WORK ORDER:
Extract each line from the records below that contains the string "displayed".

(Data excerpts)
####

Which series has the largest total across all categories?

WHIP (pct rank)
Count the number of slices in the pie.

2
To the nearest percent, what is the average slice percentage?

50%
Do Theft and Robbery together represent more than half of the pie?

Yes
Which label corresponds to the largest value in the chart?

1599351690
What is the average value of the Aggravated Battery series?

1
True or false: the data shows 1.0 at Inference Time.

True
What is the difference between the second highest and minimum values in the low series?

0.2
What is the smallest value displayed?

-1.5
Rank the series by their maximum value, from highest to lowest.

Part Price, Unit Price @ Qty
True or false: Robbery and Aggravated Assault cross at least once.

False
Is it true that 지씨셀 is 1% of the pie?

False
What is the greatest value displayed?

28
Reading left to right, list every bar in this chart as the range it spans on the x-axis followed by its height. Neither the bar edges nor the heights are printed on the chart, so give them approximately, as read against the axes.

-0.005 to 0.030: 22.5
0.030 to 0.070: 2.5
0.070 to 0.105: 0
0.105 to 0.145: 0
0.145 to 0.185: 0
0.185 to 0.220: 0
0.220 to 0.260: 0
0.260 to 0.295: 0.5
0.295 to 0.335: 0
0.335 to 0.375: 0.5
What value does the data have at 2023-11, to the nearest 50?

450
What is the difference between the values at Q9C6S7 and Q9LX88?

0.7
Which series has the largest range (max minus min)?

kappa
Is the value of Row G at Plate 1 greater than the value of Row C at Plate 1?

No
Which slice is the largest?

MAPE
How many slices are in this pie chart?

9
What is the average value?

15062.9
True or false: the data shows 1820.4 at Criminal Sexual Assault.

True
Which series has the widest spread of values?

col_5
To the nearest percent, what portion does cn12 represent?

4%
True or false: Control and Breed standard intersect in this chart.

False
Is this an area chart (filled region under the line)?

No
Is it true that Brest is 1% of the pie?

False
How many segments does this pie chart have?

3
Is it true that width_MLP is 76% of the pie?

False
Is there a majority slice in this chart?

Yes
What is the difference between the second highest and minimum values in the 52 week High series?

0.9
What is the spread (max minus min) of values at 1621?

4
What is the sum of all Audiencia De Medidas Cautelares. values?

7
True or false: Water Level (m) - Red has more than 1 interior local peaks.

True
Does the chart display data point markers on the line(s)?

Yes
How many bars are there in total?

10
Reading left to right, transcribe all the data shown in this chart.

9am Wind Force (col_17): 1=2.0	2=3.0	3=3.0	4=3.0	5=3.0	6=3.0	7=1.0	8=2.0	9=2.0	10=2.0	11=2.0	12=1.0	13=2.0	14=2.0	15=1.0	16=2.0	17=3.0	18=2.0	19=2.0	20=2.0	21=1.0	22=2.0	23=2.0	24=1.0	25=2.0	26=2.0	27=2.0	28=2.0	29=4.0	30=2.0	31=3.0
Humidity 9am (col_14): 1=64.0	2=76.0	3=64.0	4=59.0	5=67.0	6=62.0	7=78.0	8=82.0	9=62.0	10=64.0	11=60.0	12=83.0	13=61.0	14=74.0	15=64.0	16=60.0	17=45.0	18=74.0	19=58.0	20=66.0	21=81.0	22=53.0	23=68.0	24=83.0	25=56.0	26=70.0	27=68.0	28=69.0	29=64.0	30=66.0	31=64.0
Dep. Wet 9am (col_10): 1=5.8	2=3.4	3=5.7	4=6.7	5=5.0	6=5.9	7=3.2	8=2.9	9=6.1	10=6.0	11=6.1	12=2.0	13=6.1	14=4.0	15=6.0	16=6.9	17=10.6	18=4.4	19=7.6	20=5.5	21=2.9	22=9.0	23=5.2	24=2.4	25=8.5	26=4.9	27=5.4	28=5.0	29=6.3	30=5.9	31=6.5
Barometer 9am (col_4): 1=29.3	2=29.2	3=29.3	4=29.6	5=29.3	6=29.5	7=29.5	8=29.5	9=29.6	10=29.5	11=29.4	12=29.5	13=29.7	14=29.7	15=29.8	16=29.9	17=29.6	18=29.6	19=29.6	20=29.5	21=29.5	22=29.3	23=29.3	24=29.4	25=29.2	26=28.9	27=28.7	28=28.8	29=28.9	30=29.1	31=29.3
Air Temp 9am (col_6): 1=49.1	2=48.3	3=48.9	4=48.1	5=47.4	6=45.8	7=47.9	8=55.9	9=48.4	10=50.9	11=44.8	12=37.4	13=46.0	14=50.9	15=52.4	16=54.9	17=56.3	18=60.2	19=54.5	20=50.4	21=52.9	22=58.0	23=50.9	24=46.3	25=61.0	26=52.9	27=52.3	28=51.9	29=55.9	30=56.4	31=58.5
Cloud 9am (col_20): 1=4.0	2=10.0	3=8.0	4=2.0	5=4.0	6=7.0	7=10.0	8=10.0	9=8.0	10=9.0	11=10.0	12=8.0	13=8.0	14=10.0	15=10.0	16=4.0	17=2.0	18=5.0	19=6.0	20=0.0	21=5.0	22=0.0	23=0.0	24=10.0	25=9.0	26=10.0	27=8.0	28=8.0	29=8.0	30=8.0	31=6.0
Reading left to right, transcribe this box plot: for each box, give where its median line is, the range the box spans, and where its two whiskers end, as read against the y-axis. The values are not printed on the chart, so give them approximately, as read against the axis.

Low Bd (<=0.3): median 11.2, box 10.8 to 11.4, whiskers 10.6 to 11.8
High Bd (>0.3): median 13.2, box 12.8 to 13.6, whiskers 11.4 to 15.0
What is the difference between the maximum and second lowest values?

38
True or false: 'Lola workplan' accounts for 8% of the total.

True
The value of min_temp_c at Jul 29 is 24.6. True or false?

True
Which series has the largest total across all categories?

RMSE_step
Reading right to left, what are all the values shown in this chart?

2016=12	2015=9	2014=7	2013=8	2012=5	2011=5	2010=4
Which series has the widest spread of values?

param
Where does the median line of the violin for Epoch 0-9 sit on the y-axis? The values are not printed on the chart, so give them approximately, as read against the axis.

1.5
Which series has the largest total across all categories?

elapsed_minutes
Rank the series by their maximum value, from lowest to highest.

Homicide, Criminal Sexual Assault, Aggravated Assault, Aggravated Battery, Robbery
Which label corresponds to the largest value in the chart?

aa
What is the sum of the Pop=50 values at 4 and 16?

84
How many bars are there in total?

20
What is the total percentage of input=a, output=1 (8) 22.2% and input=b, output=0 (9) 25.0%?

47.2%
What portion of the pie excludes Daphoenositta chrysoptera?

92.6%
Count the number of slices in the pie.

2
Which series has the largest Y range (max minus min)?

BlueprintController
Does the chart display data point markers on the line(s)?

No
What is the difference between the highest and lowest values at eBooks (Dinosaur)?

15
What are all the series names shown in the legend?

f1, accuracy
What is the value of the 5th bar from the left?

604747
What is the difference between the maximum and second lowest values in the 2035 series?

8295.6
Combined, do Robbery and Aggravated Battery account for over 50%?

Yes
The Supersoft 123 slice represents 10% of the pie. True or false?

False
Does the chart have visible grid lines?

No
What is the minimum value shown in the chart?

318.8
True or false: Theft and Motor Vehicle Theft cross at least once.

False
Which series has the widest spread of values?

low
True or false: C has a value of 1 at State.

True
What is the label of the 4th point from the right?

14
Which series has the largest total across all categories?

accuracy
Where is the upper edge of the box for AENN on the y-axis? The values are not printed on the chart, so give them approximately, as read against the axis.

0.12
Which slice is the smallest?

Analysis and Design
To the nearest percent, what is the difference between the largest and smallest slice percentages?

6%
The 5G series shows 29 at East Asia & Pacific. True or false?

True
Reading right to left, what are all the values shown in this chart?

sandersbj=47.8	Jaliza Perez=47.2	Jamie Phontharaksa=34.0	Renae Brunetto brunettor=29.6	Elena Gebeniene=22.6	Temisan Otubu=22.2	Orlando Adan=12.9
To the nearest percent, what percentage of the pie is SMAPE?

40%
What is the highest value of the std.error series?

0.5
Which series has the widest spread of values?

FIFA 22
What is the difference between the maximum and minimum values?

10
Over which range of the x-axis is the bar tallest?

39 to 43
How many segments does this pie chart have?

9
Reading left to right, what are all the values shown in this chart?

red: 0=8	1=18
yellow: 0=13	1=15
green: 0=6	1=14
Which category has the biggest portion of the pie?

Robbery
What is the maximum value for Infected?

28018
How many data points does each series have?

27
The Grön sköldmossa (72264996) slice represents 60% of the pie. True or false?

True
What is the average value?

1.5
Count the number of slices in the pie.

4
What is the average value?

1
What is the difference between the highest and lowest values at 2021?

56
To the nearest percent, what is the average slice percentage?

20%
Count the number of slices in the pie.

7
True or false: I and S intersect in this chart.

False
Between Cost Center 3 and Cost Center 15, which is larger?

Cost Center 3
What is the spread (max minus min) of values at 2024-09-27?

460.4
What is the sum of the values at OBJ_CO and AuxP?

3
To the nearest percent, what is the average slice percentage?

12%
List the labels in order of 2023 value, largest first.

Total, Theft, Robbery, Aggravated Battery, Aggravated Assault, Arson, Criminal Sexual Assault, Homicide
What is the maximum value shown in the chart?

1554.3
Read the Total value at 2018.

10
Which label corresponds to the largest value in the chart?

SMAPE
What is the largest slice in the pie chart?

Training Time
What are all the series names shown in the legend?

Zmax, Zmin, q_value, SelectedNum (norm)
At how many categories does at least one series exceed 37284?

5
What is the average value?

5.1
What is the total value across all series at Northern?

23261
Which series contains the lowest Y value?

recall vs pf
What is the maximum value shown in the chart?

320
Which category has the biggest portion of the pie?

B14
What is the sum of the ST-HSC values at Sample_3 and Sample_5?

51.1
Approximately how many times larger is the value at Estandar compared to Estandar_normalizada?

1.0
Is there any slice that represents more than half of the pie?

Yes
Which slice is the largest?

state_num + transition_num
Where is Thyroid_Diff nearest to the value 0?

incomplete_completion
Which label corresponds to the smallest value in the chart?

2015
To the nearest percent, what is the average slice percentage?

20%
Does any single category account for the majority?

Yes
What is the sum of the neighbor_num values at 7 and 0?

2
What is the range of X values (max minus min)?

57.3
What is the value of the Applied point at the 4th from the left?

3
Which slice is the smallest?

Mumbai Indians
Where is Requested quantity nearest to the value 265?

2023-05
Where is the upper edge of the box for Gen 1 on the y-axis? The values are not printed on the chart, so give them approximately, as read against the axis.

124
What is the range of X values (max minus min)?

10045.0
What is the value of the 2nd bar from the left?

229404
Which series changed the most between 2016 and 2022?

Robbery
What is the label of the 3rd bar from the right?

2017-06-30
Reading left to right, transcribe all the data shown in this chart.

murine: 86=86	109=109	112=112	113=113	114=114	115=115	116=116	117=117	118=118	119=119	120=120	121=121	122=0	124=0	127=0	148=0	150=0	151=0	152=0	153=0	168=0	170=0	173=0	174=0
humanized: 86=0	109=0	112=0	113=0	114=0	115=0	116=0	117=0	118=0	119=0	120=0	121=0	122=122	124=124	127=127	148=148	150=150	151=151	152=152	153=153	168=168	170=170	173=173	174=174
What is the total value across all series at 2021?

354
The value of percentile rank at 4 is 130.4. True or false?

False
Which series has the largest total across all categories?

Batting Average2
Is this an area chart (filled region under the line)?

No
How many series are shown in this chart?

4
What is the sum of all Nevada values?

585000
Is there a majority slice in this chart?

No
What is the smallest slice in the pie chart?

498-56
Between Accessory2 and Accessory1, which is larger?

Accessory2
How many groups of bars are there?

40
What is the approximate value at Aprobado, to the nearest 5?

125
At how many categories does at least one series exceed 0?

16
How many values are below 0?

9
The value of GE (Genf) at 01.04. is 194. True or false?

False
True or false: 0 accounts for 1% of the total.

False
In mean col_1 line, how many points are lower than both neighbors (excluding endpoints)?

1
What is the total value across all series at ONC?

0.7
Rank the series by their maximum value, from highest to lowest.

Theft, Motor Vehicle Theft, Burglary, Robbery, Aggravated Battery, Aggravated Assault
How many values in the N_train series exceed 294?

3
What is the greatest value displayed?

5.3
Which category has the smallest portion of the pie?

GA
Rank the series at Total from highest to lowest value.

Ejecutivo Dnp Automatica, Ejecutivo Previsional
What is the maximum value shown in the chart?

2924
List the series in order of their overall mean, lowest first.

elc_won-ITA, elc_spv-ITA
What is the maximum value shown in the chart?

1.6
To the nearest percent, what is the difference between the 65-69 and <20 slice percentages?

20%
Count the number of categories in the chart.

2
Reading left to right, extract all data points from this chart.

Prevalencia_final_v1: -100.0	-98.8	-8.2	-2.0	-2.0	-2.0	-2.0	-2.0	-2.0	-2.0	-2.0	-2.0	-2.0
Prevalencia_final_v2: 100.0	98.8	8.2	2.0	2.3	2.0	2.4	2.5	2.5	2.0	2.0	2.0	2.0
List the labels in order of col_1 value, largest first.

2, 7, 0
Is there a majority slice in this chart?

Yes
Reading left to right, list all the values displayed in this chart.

####

RESPONSE AREA:
What is the smallest value displayed?
What is the greatest value displayed?
What is the greatest value displayed?
Reading left to right, list all the values displayed in this chart.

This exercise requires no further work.